Teresa sentía los ojos del ruso estudiarla con mucho detenimiento. Se está preguntando qué nos une, decidió. La cárcel, la amistad, el negocio. Si me van los hombres o si ella me come algo.
–Todavía no sé qué hace –dijo Yasikov, preguntándole a Pati sin apartar los ojos de Teresa–. En esto. Su amiga.
–Es mi socia.
Ah. Es bueno tener socios –Yasikov prestaba de nuevo atención a Pati–. También sería bueno conversar. Sí. Riesgos y probabilidades. Ustedes podrían no tener tiempo de desaparecer en busca de otro comprador –hizo la pausa oportuna– ...Tiempo de desaparecer voluntariamente. Creo.
Teresa observó que las manos de Pati volvían a temblar. Y ojalá pudiera, pensó, levantarme en este momento y decir quihubo, don Oleg, ahí nos vemos. Nos pasó el tercer straik. Quédese la carga y olvide esta chingadera.
–Quizá deberíamos...– empezó a decir.
Yasikov la observó, casi sorprendido. Pero Pati ya estaba insistiéndole al ganga: usted no ganaría nada. Eso decía. Nada, sólo la vida de dos mujeres. Perdería mucho a cambio. Y lo cierto era, decidió Teresa, que, aparte el temblor de las manos que se transmitía a las espirales de humo del cigarrillo, la Teniente lo estaba encarando con mucho cuajo.
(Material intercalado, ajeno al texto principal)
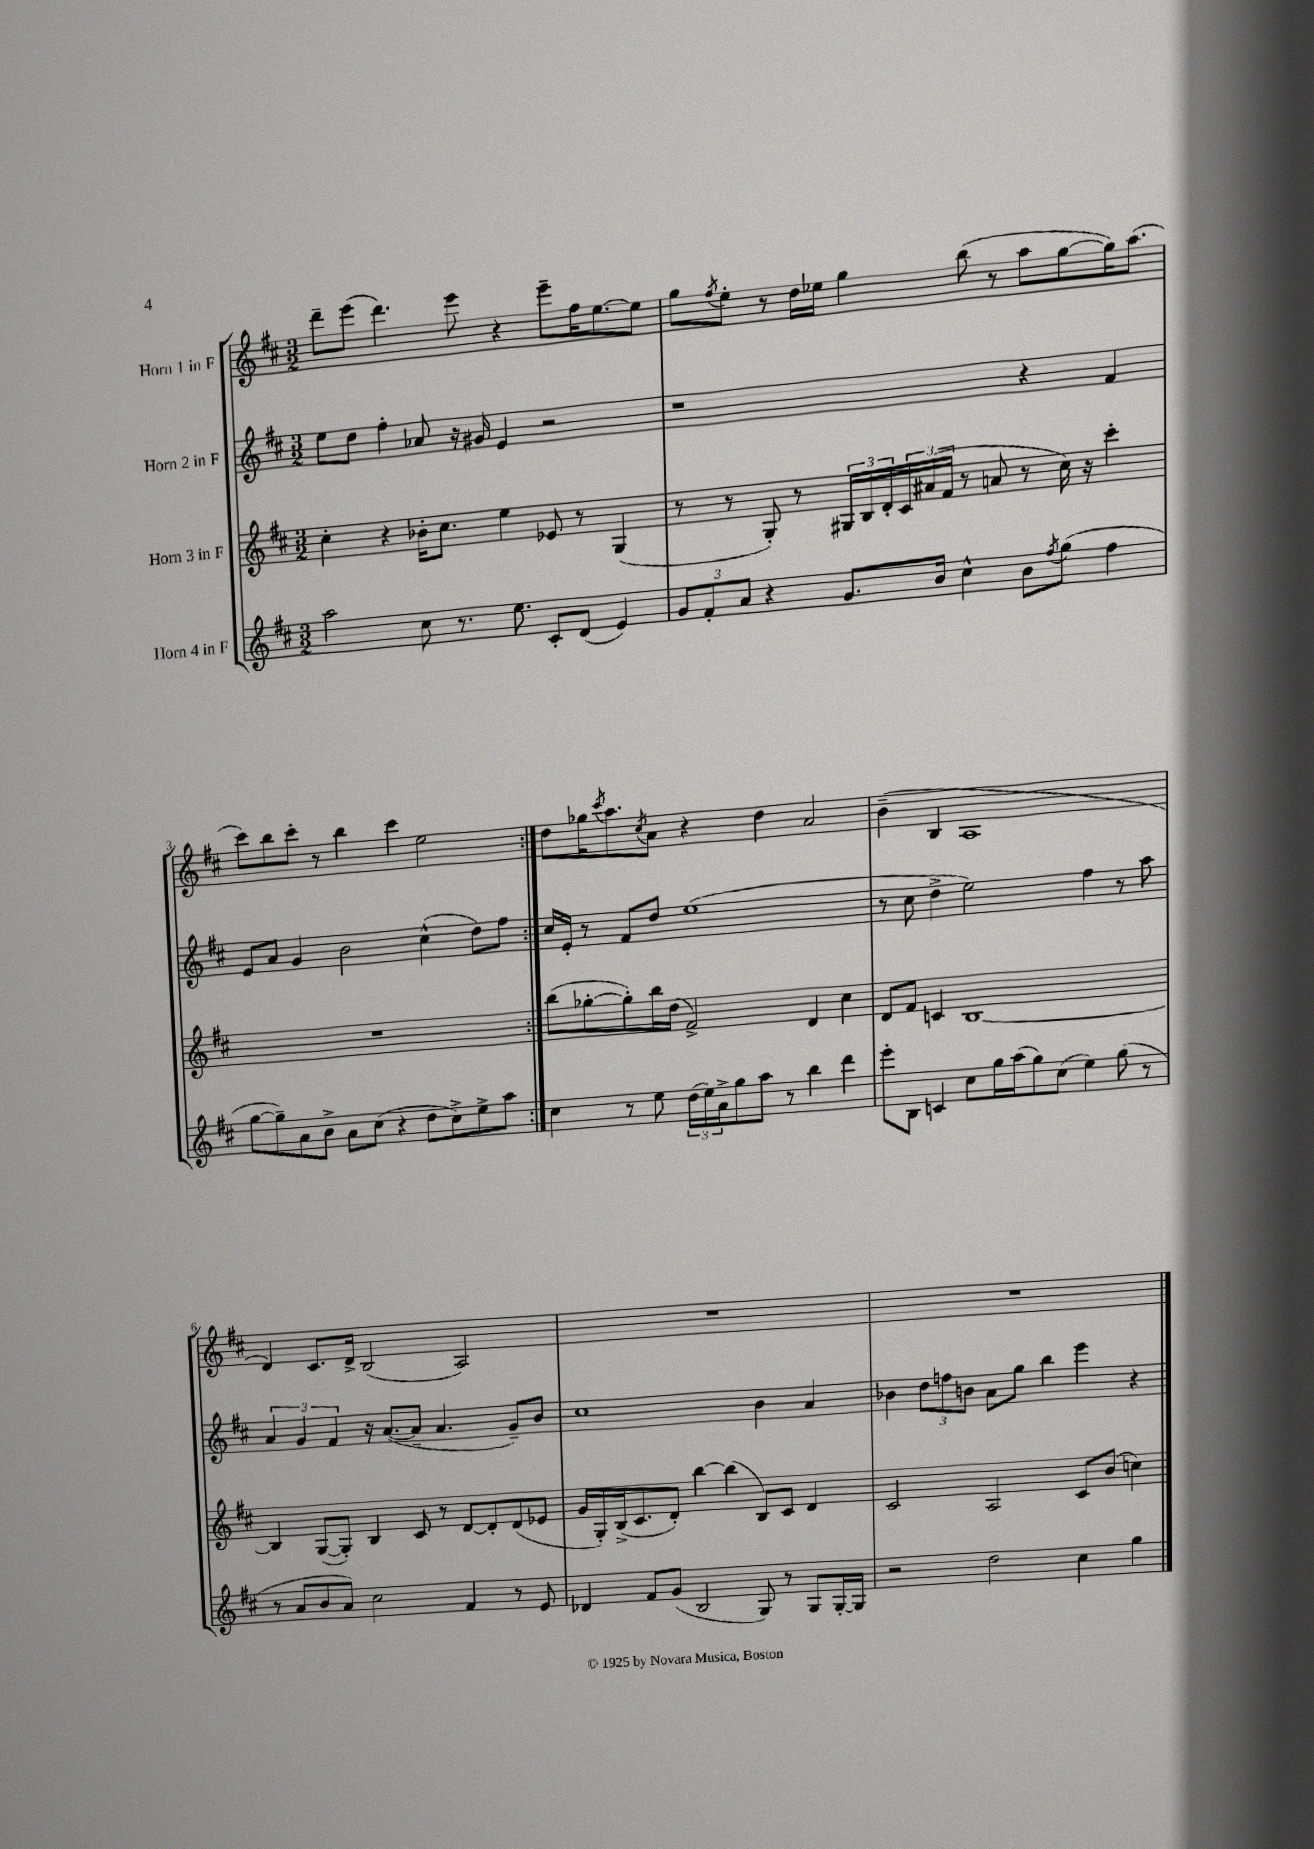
<<
\new StaffGroup <<
\new Staff = "s0" \with { instrumentName = "Horn 1 in F" } {
    \clef treble \key d \major \numericTimeSignature \time 3/2
    \repeat volta 2 { d'''8-- e'''8( d'''4.) e'''8 r4 e'''8-- fis''16 e''8.~ e''8 |
    g''8 \acciaccatura { fis''8 } e''8-. r8 d''16 ees''16 g''4 b''8( r8 a''8 g''8~ g''16) a''8.( |
    cis'''8) b''8 cis'''8-. r8 b''4 cis'''4 e''2 | }
    d''8 ges''16 \acciaccatura { cis'''8 } a''8. \acciaccatura { cis''8 } a'8 r4 d''4 a'2 |
    b'4--( b4 a1 |
    d'4) cis'8. d'16-> b2( a2) |
    R1. |
    R1. \bar "|." |
}
\new Staff = "s1" \with { instrumentName = "Horn 2 in F" } {
    \clef treble \key d \major \numericTimeSignature \time 3/2
    \repeat volta 2 { e''8 d''8 fis''4-. aes'8 r16 gis'16 e'4 r2 |
    r1 r4 fis'4 |
    e'8 a'8 g'4 b'2 cis''4-^( d''8) fis''8 | }
    cis''16 e'16-. r8 fis'8 d''8 e''1( |
    r8 cis''8 d''4-> e''2) fis''4 r8 a''8 |
    \tuplet 3/2 { a'4 g'4 fis'4 } r16 a'8.~( a'8-- a'4. g'8--) b'8 |
    cis''1 b'4 a'4 |
    bes'4 \tuplet 3/2 { d''8 f''8 b'8 } a'8 g''8 b''4 e'''4 r4 \bar "|." |
}
\new Staff = "s2" \with { instrumentName = "Horn 3 in F" } {
    \clef treble \key d \major \numericTimeSignature \time 3/2
    \repeat volta 2 { cis''4-. r4 bes'16-. cis''8. e''4 ees'8 r8 g4( |
    r8 r8 g8-.) r8 \tuplet 3/2 { gis16 b16 d'16-. } \tuplet 3/2 { cis'16 ais'16( fis'16 } r8 a'8 r8 cis''16) r16 cis'''4-. |
    R1. | }
    b''8( ges''8~-. ges''8-.) b''16 d''16( fis'2->) d'4 cis''4 |
    d'8 fis'8 c'4 b1~ |
    b4 g8~( g8-.) b4 cis'8 r8 d'8~ d'8-. d'8( ees'8 |
    g'16 g16-.) b16->( cis'8. d'8-.) b''4~ b''4( b8) cis'8 d'4 |
    cis'2 a2 cis'8 b'8( c''4) \bar "|." |
}
\new Staff = "s3" \with { instrumentName = "Horn 4 in F" } {
    \clef treble \key d \major \numericTimeSignature \time 3/2
    \repeat volta 2 { a''2 cis''8 r8. e''8. cis'8-. d'8( e'4) |
    \tuplet 3/2 { g'8 fis'8-. a'8 } r4 g'8. b'16 cis''4-^ b'8 \acciaccatura { fis''8 } g''8( fis''4 |
    g''8~ g''8--) a'8 b'8-> a'8 cis''8( r4 d''8 cis''8->) e''8-> a''8 | }
    cis''4 r8 e''8 \tuplet 3/2 { d''16( e''16) a'16-> } g''8 a''8 r8 b''4 d'''4 |
    e'''8-. b8 c'4 cis''8 g''16 a''16( g''8) cis''8( e''4) g''8( r8 |
    r8 a'8 b'8 a'8) cis''2 fis'4 r8 e'8 |
    des'4 fis'8 g'8( b2 g8) r8 g8 g16~-. g16 |
    r2 d''2 cis''4 g''4 \bar "|." |
}
>>
>>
Pese a todo, al error de estar allí y lo demás, Pati no se rajaba fácilmente. Pero las dos andaban muertas. Casi estuvo a punto de decirlo en voz alta. Estamos muertas, Teniente. Apaga y vámonos.
–La vida tarda en perderse –filosofó el ruso; aunque, al seguir hablando, Teresa comprendió que no filosofaba en absoluto–. Creo que en el proceso intermedio se terminan contando cosas... No me gusta pagar dos veces. No. Puedo gratis. Sí. Recuperarlo.
Miraba el paquete de cocaína que tenía sobre la mesa, entre las manazas inmóviles. Pati aplastó, torpe, el cigarrillo en el cenicero que estaba a un palmo de esas manos. Hasta ahí llegaste, pensó Teresa desolada, pudiendo oler su pánico. Hasta el pinche cenicero. Entonces, sin pensarlo, escuchó otra vez su propia voz:
–Puede que lo recuperase gratis –dijo–. Pero nunca se sabe. Es un riesgo, y una molestia... Usted se privaría de un beneficio seguro.
Los ojos ribeteados de amarillo se clavaron en ella con interés.
–¿Su nombre? –Teresa Mendoza. –¿Colombiana? –De México.